A traditional Métis violinist will add or drop a phrase, an extra beat, or even a few beats. In the tradition of live performance, the crookedness could be improvised every time a song was played, so there was an endless creative aspect to it. For many, it was like stealing a song and playing it exactly like the person you learned it from. Instead, you take someone’s song, give it credit, but make it your own by adding something of your own to it.
This novel is like that. I borrowed my mother’s stories and made something new with them. And the structure of the novel refuses to follow the regular beats of a novel, adding beats, phrases, and notes where necessary and dropping them when it makes for a better rhythm. I’ve been told I broke some rules in writing this novel, but I just stayed true to other rules. The traditional Métis violin style enabled me to do this.
“A Grandmother Begins the Story” follows five generations of Métis women and a herd of bison waiting to be transported to the land that will become their home. In this book, traditional Métis music flows between two sisters, one of whom is in the spirit world and the other is in rehab following a terminal cancer diagnosis. In these sections, the music itself becomes a character, and it deals with the sisters’ ability to understand each other and their lives as Métis women in this country called Canada in the mid-20th century.

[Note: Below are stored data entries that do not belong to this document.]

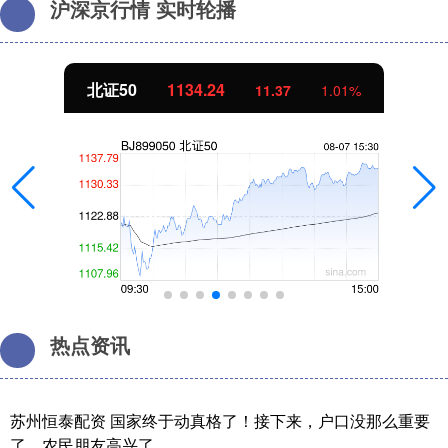
沪深京行情 实时轮播
北证50
1134.24
11.37
1.01%
热点资讯
苏州恒泰配资 国家终于动真格了！接下来，户口没那么重要
了，农民朋友高兴了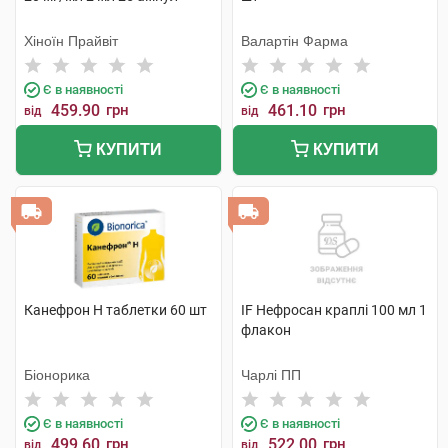
Хіноїн Прайвіт
Валартін Фарма
Є в наявності
Є в наявності
459.90
грн
461.10
грн
від
від
КУПИТИ
КУПИТИ
Канефрон H таблетки 60 шт
IF Нефросан краплі 100 мл 1
флакон
Біонорика
Чарлі ПП
Є в наявності
Є в наявності
499.60
грн
522.00
грн
від
від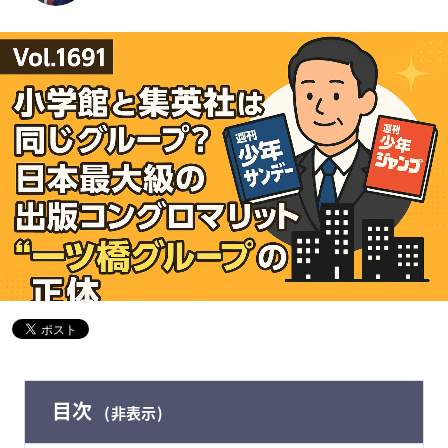
目次
非表示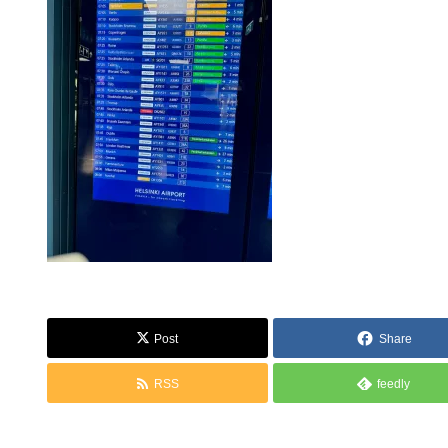
Post
Share
RSS
feedly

The voices of each of the characters are instruments in the song: Mamé, Geneviève, Lucie, Allie, Carter, Tucker and all the bison facing disruption and ecological change. Each of the chapters are notes arranged to form irregular sentences. Sometimes I’ve added and omitted notes in a kind of improvisation, like crooked fiddling. Sometimes the notes play long in chapters that are pages and at other times the notes are in the form of a short paragraph before moving on to the next note. Some notes are prose, some borrow from poetry, some borrow from the sound of a buffalo herd on the plains, and some are text exchanges.
Tell us about your middle name, they said.
My youngest daughter’s first name is Elise. She started with the violin, but she is not a musician either. She is a visual artist, who understands her work through beading, painting and working with clay.
I think one day one of my daughters will have a child who will play the violin. Maybe a son. Maybe a daughter. Maybe her first name or her middle name is Elise, after her ancestors.
Or maybe it will be a new name, a new beat improvised and dropped into the music of our ancestors.
And I think one day one of these grandchildren will tell stories with the violin and make people dance.
Perhaps one day in the future they will take the books I have written from a dusty shelf and try to understand what they find in them.
Maybe they don’t feel called to paper or pen like I do. Perhaps they turn all the old stories into music, using the instruments that have amazed me, the violin and the bow.
And who knows what that musical child can do with all that history.